Ma in cosa consiste questo progetto? Si tratta di un rapporto di collaborazione tra quattro società della provincia livornese, tutte situate sulla costa tirrenica: Basket Sei Rose Rosignano, Basket Cecina, Basket Donoratico e Basket San Vincenzo.
Un poker di società che ha deciso, per il secondo anno consecutivo, di collaborare non per inseguire i risultati e le eccellenze, bensì per allestire il maggior numero di formazioni possibili, permettendo a tutti i ragazzi delle quattro società coinvolte nel progetto di giocare nel contesto più congeniale al loro livello tecnico-atletico, in taluni casi permettendo loro di continuare a giocare a quel meraviglioso sport che è il basket.
Scendendo nel particolare, nella stagione che sta per andare in archivio, questo modus operandi ha permesso di mettere ai nastri di partenza un numero davvero elevato di squadre: tre Under 19, addirittura quattro Under 17 ed altrettante Under 15 e tre Under 14. Con un numero di tesserati davvero impressionante, solo facendo riferimento a queste compagini si tratta di oltre 170 ragazzi impegnati nei vari campionati.
Questi 170, però, altro non sono che la punta di un iceberg fatto, tra i vari settori giovanili e minibasket, di oltre 500 atleti, numeri importanti, importantissimi che sono lì a raccontare la bontà del progetto EBP, l’acronimo di Etruria Basketball Project.
Senza entrare nel merito dei tanti risultati ottenuti, dei quali potete leggere QUI nel comunicato dal responsabile del progetto stesso, di sicuro è stato centrato quello che era, ed è, l’obiettivo del progetto, vale a dire la crescita, cestistica ma anche personale, dei tanti ragazzi coinvolti.

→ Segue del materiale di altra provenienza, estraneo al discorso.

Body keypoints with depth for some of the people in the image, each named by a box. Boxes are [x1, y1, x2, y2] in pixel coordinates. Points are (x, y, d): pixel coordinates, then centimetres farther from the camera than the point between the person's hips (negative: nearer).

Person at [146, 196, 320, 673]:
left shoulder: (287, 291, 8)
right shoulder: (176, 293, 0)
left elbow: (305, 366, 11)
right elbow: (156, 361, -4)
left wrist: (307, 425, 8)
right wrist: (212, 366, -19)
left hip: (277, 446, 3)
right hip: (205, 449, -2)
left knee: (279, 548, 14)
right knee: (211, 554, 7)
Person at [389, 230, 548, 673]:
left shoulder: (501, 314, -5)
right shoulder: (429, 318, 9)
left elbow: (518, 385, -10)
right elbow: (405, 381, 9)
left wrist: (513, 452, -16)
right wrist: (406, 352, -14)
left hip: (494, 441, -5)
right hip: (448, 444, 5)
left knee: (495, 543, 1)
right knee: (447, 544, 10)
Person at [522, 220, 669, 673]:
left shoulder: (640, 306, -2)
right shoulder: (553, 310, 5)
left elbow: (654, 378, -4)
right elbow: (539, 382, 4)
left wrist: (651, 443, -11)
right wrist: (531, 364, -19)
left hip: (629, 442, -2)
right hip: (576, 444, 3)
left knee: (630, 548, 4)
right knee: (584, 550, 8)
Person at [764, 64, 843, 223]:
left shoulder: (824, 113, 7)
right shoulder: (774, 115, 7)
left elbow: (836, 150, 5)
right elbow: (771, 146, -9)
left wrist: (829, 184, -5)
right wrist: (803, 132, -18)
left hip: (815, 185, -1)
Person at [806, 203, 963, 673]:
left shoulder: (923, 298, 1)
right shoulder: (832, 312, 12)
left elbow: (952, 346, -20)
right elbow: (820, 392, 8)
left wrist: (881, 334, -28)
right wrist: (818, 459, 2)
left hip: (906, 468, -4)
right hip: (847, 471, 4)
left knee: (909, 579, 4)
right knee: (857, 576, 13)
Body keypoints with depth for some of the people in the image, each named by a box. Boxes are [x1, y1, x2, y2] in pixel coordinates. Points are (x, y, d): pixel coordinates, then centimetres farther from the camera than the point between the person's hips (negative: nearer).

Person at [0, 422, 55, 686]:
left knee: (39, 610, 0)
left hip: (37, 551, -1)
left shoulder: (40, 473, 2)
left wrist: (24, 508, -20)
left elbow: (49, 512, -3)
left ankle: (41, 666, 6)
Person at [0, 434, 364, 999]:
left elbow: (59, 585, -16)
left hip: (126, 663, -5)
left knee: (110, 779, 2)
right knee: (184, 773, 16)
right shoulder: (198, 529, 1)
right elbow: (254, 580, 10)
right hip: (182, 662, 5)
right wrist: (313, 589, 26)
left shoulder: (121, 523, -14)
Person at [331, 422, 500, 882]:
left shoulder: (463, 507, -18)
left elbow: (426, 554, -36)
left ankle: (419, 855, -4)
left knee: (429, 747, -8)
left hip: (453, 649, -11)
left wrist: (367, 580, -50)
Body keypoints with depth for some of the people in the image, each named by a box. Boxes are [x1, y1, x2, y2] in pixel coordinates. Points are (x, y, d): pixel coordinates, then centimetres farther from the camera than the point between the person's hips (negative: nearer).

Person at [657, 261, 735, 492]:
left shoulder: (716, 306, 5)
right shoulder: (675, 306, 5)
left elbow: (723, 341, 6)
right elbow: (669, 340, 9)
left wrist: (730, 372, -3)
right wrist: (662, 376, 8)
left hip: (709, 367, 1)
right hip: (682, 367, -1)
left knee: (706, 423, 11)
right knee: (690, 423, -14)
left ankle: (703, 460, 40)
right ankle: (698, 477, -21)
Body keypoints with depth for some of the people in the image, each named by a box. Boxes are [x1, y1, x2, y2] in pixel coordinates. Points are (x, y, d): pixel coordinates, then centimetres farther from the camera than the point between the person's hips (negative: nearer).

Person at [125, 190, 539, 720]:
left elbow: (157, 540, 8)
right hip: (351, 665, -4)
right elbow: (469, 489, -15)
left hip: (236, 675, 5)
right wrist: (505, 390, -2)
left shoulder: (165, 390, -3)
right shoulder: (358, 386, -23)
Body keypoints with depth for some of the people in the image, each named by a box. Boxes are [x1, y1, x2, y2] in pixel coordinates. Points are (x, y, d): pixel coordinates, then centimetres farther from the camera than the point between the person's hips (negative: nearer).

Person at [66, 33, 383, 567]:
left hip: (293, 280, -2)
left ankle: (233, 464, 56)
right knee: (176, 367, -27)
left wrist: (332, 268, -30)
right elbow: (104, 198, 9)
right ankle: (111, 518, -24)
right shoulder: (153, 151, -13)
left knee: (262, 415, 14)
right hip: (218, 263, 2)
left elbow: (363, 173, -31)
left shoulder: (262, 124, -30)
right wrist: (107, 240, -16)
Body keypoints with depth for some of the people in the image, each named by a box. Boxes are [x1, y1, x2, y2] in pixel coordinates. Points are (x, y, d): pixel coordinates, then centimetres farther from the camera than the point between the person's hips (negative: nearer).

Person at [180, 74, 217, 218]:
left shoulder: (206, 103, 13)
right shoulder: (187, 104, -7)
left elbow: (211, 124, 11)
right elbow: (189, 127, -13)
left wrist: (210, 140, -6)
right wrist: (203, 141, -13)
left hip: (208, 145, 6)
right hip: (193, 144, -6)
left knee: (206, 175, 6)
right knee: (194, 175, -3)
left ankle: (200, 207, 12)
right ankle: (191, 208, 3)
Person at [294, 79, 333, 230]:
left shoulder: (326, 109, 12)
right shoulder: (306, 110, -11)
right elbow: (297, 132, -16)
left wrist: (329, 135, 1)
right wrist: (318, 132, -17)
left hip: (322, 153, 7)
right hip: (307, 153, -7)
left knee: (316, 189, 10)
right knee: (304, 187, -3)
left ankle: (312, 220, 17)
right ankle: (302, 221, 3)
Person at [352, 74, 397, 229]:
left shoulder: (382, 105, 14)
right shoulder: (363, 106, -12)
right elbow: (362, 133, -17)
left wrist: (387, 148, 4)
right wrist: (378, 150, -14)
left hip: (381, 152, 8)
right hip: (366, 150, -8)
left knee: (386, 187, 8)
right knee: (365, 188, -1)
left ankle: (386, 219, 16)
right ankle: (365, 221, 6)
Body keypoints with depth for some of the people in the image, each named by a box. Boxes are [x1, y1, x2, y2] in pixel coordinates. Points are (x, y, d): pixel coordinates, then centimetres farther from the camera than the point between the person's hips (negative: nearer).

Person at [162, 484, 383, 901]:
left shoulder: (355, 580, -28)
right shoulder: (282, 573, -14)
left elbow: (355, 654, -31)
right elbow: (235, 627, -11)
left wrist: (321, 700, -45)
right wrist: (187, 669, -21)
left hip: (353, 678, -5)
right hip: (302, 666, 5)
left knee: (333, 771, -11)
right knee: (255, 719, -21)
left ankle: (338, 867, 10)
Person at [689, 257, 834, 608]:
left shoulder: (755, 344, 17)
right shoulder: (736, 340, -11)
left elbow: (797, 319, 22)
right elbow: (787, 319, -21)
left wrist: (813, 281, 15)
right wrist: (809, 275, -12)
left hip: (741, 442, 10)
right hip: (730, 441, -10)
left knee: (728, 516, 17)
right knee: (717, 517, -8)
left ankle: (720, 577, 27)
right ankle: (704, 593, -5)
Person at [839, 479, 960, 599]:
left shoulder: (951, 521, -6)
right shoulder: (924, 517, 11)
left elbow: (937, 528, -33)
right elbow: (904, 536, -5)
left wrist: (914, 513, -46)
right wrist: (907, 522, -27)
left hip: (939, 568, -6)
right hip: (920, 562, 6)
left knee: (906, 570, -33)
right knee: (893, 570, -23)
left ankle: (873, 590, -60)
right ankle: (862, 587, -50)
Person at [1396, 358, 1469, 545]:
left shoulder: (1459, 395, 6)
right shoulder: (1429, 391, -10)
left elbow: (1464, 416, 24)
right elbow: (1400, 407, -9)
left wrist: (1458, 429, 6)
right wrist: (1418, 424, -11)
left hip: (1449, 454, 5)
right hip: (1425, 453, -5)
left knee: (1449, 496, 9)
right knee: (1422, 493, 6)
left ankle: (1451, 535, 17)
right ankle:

Insomma, davvero una grande intuizione, foriera di ottimi risultati per tutti i ragazzi interessati, lampante esempio di quanto possano essere importanti le sinergie e le collaborazioni tra società diverse.
Le parole di Tommaso Paoli
Tommaso Paoli è uno dei coordinatori tecnici del progetto “Etruria Basketball Project”; dalle sue parole si evidenzia tutta la bontà di questa collaborazione tra quattro società della provincia livornese:
“Stiamo facendo un lavoro impegnativo ma che ci regala tante soddisfazioni, occupandoci di coordinare le varie squadre sia in avvio che durante la stagione. Tutti noi e le società che ci danno una grande mano crediamo nella bontà di questo progetto perché è molto importante portare avanti il lavoro di tutti i gruppi, a partire da quelli più prestigiosi di Eccellenza per poi arrivare a quelli Gold e Silver.
Questo progetto – continua Paoli – permette di dare a tutti i ragazzi un’importante opportunità, quella di competere ad un livello consono alle loro capacità, cosa ben più difficile da fare in una singola realtà rispetto a quanto accade con il progetto EBP. Voglio rivolgere un sentito ringraziamento a tutto lo staff tecnico e societario che collabora con noi ed è parte fondamentale di questa sinergia, sia sul campo che a livello pratico.
Il grazie più sentito però lo voglio rivolgere ai ragazzi e alle loro famiglie che ci danno ampia fiducia, tanto che abbiamo superato il muro dei 500 iscritti. Ogni anno cerchiamo di migliorare la nostra offerta, nella speranza di permettere sempre a questi ragazzi di continuare a giocare in un panorama tecnico più consono alle loro possibilità.
Adesso stiamo già lavorando per la prossima stagione, nella intenzione di crescere ancora proponendo un’offerta tecnico-sportiva di alto livello, e nella convinzione che questo progetto sia perfetto per far crescere i ragazzi delle società che aderiscono al progetto”.